[Source data]
※
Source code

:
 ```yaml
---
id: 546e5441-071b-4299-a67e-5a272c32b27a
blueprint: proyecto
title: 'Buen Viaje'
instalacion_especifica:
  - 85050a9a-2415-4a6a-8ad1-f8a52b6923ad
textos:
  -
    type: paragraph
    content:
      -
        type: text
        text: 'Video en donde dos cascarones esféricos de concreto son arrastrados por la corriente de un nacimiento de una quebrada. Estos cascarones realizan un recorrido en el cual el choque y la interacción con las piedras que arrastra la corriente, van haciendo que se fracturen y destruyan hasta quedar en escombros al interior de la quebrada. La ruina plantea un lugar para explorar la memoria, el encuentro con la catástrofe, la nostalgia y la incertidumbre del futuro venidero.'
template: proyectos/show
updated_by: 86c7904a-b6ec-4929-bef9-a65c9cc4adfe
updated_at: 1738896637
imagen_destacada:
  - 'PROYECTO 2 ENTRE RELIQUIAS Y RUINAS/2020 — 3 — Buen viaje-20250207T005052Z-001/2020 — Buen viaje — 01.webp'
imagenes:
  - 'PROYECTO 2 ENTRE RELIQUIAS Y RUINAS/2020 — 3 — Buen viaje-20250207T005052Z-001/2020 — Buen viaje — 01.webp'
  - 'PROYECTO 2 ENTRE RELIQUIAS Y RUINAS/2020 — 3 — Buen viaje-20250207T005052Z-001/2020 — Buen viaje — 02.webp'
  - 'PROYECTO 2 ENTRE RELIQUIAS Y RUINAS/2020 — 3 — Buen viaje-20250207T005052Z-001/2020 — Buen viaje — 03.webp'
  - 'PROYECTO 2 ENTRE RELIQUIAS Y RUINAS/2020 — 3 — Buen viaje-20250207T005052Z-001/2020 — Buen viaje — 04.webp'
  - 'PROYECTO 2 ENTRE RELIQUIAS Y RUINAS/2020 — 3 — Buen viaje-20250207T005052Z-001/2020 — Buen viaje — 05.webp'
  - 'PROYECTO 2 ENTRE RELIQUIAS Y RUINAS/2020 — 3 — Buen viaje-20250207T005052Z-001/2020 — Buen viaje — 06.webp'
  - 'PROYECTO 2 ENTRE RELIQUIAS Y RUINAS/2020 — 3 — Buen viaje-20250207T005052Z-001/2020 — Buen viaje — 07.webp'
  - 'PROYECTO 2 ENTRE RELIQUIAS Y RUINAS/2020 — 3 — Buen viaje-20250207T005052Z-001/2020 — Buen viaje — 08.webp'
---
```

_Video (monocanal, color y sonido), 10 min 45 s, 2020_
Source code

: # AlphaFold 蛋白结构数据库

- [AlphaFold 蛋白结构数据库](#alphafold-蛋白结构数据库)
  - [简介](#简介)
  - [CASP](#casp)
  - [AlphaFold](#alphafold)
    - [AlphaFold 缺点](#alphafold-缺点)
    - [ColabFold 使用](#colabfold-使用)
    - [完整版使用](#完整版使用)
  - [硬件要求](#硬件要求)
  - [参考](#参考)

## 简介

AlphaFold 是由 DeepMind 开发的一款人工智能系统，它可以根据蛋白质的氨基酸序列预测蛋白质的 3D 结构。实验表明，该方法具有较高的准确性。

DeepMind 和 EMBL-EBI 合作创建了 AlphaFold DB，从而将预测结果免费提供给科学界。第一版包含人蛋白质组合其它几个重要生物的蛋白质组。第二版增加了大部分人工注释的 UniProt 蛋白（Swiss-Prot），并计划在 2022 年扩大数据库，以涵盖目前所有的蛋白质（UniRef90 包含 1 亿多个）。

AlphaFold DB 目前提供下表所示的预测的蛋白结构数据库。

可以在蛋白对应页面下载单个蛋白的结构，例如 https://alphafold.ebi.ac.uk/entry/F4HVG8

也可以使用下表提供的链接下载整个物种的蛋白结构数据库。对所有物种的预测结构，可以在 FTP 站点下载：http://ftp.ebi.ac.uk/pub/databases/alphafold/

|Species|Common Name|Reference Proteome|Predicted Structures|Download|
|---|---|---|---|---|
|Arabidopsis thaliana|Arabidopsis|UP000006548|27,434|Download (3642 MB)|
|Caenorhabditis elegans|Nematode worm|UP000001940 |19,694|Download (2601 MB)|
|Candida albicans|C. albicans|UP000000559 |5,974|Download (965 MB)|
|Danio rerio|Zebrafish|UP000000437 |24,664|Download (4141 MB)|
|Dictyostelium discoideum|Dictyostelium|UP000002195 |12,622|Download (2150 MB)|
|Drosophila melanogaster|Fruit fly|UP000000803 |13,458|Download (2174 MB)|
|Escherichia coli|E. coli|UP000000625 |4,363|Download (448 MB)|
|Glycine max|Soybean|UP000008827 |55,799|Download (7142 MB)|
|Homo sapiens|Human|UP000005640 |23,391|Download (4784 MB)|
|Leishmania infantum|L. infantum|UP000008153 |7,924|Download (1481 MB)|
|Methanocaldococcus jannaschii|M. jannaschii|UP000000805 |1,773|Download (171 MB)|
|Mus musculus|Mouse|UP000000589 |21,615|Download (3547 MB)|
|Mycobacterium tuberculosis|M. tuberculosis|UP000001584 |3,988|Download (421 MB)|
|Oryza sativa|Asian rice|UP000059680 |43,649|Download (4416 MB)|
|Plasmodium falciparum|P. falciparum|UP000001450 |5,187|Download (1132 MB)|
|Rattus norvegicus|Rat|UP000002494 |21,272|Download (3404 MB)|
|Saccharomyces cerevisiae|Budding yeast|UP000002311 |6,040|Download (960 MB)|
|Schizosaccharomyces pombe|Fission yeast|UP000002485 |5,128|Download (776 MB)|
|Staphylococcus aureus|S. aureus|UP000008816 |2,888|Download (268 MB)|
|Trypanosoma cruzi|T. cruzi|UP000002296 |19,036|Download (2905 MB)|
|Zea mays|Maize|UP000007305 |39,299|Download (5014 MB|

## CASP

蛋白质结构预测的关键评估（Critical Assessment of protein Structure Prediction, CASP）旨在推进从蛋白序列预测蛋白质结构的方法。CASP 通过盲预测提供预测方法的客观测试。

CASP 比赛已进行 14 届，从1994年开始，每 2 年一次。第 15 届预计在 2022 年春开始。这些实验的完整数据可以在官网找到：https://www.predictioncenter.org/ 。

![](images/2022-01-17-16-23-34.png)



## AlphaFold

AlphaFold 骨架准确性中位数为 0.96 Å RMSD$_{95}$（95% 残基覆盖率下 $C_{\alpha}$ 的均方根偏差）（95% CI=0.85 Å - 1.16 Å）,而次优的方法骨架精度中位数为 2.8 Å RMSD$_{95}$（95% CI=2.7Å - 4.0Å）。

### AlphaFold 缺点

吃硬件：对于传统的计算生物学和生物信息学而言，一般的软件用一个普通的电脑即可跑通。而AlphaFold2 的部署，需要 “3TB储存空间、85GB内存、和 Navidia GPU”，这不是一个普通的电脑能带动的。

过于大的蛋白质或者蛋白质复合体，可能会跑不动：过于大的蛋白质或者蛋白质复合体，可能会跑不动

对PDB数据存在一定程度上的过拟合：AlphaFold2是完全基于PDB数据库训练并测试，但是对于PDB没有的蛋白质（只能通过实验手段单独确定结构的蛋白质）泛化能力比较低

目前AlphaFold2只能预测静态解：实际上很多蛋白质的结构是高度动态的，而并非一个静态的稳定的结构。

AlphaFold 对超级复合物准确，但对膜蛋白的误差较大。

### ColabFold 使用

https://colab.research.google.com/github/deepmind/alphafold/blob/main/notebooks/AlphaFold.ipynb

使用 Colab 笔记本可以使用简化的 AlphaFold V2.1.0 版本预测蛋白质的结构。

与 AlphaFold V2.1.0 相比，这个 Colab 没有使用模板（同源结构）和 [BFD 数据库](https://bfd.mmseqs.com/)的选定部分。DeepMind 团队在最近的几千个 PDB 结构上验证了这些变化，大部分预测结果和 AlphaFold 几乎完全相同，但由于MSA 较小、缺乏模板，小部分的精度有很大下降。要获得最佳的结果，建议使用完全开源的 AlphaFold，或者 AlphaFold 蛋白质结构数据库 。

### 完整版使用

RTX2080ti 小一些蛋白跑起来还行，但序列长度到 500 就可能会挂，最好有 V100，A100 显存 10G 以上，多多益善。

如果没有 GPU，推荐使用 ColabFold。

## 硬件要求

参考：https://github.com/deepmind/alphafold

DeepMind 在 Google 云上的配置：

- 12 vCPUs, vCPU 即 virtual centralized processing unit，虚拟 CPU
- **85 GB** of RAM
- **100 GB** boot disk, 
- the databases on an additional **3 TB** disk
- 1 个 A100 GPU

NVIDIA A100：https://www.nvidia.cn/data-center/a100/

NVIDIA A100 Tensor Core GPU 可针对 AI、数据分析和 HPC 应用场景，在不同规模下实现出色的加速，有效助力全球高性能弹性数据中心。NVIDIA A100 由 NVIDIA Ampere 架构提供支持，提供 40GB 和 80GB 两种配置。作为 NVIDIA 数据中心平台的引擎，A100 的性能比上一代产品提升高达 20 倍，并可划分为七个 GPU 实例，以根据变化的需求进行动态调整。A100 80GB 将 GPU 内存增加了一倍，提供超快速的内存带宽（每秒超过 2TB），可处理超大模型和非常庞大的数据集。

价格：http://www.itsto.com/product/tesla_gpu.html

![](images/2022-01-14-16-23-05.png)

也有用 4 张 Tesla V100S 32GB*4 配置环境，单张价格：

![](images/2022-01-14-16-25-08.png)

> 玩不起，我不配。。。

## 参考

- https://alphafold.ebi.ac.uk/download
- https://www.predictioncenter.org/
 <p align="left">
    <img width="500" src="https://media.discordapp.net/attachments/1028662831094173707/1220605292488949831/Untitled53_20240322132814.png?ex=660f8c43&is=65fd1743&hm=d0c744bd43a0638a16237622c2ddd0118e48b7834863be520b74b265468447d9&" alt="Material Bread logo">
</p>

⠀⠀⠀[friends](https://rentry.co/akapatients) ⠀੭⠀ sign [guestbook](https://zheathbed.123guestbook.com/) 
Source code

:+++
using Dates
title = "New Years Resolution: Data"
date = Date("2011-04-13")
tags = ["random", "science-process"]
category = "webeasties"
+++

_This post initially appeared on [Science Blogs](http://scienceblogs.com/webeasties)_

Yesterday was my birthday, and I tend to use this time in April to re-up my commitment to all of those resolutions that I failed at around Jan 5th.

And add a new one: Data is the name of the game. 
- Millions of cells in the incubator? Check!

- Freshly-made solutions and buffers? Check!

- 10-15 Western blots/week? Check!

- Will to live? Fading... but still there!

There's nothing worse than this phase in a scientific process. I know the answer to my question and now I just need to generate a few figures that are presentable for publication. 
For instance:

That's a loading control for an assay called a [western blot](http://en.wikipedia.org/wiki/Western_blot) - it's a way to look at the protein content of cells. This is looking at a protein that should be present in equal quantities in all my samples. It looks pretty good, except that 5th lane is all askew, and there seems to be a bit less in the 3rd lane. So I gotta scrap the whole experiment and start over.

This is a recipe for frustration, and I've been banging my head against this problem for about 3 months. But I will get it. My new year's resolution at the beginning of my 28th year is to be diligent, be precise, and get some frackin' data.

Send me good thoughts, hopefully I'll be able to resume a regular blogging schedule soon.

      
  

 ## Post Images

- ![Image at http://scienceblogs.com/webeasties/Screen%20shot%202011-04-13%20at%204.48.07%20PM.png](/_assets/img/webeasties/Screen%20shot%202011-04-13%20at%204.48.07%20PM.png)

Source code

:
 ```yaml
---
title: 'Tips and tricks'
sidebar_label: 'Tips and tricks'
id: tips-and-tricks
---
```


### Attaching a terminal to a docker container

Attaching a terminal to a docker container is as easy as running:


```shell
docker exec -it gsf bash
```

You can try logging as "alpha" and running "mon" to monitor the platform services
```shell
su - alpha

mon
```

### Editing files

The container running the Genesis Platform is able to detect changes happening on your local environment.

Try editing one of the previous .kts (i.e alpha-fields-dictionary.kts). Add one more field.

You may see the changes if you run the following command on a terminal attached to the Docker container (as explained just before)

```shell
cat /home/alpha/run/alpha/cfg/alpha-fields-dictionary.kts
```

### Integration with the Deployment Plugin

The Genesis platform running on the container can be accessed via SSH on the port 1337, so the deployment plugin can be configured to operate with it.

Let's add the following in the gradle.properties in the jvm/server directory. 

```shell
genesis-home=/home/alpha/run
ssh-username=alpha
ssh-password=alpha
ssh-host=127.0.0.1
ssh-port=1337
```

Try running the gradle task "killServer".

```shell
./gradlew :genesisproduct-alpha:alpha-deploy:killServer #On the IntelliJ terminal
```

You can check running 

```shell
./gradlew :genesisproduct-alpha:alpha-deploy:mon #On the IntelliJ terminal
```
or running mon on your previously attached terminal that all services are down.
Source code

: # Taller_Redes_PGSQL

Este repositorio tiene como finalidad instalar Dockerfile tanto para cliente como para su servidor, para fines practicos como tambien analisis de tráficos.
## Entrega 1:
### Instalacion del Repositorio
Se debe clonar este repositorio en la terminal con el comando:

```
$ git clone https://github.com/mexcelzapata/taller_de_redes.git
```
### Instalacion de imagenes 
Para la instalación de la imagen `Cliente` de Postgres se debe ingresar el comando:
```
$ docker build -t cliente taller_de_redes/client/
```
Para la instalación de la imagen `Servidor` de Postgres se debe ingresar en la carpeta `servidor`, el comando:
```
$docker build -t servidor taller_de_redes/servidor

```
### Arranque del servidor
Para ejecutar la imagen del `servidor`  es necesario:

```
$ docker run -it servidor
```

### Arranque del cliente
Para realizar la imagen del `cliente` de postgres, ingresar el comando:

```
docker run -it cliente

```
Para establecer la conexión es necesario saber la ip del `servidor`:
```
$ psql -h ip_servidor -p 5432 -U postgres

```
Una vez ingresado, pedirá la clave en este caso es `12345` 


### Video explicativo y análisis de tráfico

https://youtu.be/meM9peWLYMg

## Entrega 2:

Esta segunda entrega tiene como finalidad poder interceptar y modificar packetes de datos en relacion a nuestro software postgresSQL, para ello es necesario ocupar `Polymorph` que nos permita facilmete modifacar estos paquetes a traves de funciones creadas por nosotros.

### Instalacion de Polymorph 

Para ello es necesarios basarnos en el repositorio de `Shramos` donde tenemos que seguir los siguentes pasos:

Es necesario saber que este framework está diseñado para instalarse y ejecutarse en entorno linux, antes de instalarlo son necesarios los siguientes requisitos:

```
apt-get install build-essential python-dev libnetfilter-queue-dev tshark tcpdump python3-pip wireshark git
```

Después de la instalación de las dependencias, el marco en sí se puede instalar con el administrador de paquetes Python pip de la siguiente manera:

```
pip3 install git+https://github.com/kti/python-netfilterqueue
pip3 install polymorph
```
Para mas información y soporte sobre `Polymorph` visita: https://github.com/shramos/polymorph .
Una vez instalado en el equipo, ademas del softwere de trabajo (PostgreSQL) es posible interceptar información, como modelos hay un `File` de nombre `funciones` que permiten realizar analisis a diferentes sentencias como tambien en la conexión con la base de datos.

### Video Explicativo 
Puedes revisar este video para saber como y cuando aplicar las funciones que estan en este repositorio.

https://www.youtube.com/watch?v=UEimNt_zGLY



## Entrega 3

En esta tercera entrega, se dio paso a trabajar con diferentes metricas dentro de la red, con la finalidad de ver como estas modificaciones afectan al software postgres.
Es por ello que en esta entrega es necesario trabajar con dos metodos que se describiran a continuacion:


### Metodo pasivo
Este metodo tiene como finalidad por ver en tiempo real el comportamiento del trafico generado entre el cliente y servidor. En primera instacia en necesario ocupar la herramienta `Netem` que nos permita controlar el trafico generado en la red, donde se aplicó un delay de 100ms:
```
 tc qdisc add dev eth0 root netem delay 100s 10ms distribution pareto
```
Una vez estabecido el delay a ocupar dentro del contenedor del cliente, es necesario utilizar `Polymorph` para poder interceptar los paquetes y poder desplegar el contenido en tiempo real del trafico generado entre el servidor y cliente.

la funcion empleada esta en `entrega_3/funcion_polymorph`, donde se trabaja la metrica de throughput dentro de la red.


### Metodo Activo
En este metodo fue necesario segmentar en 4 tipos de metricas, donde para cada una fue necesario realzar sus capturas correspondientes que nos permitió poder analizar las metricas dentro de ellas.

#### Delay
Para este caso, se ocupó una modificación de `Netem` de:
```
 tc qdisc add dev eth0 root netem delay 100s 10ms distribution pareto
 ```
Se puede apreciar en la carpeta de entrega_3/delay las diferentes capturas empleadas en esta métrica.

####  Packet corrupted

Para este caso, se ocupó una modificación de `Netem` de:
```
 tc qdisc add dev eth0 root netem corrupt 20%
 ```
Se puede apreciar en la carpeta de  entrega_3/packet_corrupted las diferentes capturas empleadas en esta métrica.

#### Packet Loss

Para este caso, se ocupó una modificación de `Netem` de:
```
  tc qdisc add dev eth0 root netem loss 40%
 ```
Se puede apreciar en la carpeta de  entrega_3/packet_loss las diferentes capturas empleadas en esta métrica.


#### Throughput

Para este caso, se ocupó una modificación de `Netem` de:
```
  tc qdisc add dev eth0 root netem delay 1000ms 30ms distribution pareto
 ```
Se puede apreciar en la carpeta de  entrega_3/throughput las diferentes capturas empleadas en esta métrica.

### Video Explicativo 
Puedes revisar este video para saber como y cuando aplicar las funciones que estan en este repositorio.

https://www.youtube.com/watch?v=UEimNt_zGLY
※
What the task requires — Among the lines above, repeat exactly those from the line with "价格：http://www." to the line with "- Millions of cells in the incubator? Check!", counting both ends.

Exercise response —
价格：http://www.itsto.com/product/tesla_gpu.html

![](images/2022-01-14-16-23-05.png)

也有用 4 张 Tesla V100S 32GB*4 配置环境，单张价格：

![](images/2022-01-14-16-25-08.png)

> 玩不起，我不配。。。

## 参考

- https://alphafold.ebi.ac.uk/download
- https://www.predictioncenter.org/
 <p align="left">
    <img width="500" src="https://media.discordapp.net/attachments/1028662831094173707/1220605292488949831/Untitled53_20240322132814.png?ex=660f8c43&is=65fd1743&hm=d0c744bd43a0638a16237622c2ddd0118e48b7834863be520b74b265468447d9&" alt="Material Bread logo">
</p>

⠀⠀⠀[friends](https://rentry.co/akapatients) ⠀੭⠀ sign [guestbook](https://zheathbed.123guestbook.com/) 
Source code

:+++
using Dates
title = "New Years Resolution: Data"
date = Date("2011-04-13")
tags = ["random", "science-process"]
category = "webeasties"
+++

_This post initially appeared on [Science Blogs](http://scienceblogs.com/webeasties)_

Yesterday was my birthday, and I tend to use this time in April to re-up my commitment to all of those resolutions that I failed at around Jan 5th.

And add a new one: Data is the name of the game. 
- Millions of cells in the incubator? Check!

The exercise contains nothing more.